What you will do: Write the next part of the article below about Alek Hamrick's experience with Evrysdi, picking up after its last sentence.

[Editor’s Note: This is part of a series of articles into the discovery and development of Evrysdi, SMA’s newly approved disease-modifying therapy and its first oral, at-home one, as well as the scope of SMA issues and treatments. Here, we talk with the family of a young boy using Evrysdi in a clinical trial.]
Aleksander “Alek” Hamrick, who turned 3 in July, started taking his daily oral dose of strawberry-flavored Evrysdi on Nov. 19, 2019, as part of the JEWELFISH (NCT03032172) study.
Treatment came about one year after he was given a single, medium-strength dose of Zolgensma in a separate study, the open-label STRONG trial (NCT03381729). The gene therapy is administered in STRONG by intrathecal (IT) injection, a still investigative route that delivers it directly to the central nervous system via the spinal canal.
“It was totally night and day compared with Zolgensma,” said Alek’s father, Todd Hamrick, 48, speaking from his home in Pace, Florida, a suburb of Pensacola. “Within the third dose, he was just a different child.”
Hamrick is as grateful for that first gene therapy as he is for his son’s second liquid treatment. Alek wasn’t diagnosed with SMA until August 2018, when he was about a year old, even though his parents were aware of problems months earlier and repeatedly questioned their pediatrician.
Zolgensma, developed and marketed by Novartis and AveXis, was approved by the U.S. Food and Drug Administration (FDA) in May 2019 as a one-time intravenous infusion treatment for children up to age 2 with any type of SMA.
As a gene therapy, Zolgensma’s benefits can be slower to realize. The virus delivers the therapy — a healthy copy of the SMN1 gene, the main source of the SMN protein essential for muscle health — which integrates with motor neurons, specialized nerve cells that control muscle contraction.
But Evrysdi also appears to have the added benefit of no worrisome side effects, his parents said, like the rise in liver enzymes and potential immune reactions that can follow Zolgensma’s use and require steroid treatment.
“Any reaction the drug is creating systemically has been positive,” Hamrick said of Evrysdi.
SMN1 mutations that limit the SMN protein lead to a continuous loss of motor neurons — nerve cells that don’t regenerate — as the disease progresses, and widespread atrophy of skeletal and respiratory muscles in patients. Evrysdi, by Roche and Genentech (part of the Roche Group), works by modifying the genetic blueprint produced by a secondary gene, SMN2, in ways that allow it to produce more, and more stable and full length, SMN protein than this gene naturally would do.

Excerpted records:
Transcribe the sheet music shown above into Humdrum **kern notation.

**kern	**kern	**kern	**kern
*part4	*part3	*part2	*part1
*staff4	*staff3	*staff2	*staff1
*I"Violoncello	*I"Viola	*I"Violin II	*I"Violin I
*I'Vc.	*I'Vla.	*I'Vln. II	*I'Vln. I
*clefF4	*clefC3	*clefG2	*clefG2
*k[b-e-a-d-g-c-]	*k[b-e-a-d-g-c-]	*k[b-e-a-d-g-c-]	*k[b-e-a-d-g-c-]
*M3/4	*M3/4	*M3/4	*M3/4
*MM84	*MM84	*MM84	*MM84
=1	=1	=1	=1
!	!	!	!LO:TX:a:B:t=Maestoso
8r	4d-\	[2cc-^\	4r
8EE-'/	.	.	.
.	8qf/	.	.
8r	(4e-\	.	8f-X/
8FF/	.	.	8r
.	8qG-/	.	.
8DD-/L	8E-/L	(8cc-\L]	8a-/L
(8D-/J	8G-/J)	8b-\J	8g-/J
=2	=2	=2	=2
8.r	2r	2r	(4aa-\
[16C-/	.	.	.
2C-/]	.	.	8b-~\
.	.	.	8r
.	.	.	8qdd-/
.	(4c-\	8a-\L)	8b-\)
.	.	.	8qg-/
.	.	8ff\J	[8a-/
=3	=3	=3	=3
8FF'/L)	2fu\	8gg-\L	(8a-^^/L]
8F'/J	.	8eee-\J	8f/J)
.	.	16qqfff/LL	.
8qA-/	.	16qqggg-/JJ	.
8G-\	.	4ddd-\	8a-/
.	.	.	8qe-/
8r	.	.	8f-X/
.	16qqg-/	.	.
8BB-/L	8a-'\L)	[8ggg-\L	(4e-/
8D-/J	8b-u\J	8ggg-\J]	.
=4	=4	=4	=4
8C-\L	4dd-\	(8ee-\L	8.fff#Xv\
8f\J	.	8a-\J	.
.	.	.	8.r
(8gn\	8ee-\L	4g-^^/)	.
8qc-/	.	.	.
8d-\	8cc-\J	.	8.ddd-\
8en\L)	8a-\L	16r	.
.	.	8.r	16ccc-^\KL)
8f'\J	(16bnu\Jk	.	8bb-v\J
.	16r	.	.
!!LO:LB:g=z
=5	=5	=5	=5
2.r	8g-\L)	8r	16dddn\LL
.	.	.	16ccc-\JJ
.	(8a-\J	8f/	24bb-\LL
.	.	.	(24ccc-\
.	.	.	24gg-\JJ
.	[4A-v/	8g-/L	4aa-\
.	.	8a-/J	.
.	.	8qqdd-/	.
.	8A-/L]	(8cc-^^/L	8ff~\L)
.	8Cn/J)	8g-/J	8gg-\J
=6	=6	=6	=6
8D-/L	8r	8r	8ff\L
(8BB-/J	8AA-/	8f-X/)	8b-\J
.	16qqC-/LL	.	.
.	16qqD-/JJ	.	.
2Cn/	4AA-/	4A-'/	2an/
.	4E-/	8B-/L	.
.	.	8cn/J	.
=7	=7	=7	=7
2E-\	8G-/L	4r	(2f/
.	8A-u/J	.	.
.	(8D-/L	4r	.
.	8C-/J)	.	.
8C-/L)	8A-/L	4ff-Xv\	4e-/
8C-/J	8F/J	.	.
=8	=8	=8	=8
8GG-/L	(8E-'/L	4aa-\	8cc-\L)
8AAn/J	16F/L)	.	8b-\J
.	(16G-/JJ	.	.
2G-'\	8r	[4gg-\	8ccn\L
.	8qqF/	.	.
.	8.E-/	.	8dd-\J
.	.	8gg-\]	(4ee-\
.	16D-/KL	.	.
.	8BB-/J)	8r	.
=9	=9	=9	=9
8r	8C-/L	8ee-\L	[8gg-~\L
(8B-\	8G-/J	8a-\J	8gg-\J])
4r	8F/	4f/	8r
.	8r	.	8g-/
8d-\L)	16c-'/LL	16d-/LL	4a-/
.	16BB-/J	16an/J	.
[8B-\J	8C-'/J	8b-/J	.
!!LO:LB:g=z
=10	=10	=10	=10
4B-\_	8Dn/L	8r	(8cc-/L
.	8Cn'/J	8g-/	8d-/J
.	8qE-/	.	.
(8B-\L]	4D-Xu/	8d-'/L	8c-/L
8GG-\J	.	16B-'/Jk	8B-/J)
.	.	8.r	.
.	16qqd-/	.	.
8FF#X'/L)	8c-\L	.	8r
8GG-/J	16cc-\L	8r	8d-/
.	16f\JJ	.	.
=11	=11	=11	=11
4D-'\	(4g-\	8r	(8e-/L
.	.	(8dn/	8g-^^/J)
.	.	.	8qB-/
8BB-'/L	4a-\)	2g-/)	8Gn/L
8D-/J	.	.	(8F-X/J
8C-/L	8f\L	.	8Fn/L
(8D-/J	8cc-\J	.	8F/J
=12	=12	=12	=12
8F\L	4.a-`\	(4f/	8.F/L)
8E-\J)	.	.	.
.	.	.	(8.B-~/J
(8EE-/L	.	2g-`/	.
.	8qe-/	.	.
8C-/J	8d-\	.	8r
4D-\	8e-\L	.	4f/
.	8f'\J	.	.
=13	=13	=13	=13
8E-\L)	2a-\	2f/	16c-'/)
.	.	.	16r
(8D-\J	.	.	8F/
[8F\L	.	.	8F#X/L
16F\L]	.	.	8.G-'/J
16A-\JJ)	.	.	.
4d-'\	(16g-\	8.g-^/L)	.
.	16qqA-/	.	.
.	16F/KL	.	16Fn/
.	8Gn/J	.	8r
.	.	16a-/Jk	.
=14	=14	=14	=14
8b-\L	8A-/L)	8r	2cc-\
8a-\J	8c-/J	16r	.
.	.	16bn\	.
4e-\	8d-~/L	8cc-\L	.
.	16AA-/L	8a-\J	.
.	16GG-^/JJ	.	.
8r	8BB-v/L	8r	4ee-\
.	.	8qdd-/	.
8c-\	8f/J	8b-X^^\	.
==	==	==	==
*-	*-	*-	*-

Output for this task:
Spinraza (nusinersen, by Biogen), the first targeted SMA therapy approved by the FDA (for all patient ages and disease types), likewise works by acting on SMN2. It is delivered by IT injection, directing the treatment to the central nervous system (brain and spinal cord), while Evrysdi, a liquid that can be swallowed after a meal, is a systemic — or bodywide — treatment.
Since starting on Evrysdi, then known as risdiplam, in the trial at Nemours Children’s Hospital in Orlando, Alek has become much stronger and more independent, his father said. He can sit unassisted in his wheelchair without falling over, and pull himself up in his exercise pool, swim — even under water — and stay afloat.
His energy level is much higher, and his need for naps dropped from three hours a day to one, or to no nap at all. His voice is louder.
“We try to give him as much physical activity as we can because he wants it now,” Hamrick said. “Before, it was more of a chore. Now it’s just routine.”
How much of these changes are due to this newly approved daily treatment, and how much to the gene therapy, is a guess, Hamrick said. Welcome changes were becoming evident prior to Evrysdi — like raising an arm, an ability Alek had acquired and then lost over his first year of life.
“But I think risdiplam is doing something more quickly than Zolgensma,” his father said. “I am highly impressed. Alek’s development and growth is like it should be, minus the SMA.”
Today, Hamrick is “totally optimistic” about his son’s future.
He marvels at how much progress has been made in recent years — from Spinraza to Zolgensma to Evrysdi — in treating this leading genetic killer of children and counts his family as very fortunate.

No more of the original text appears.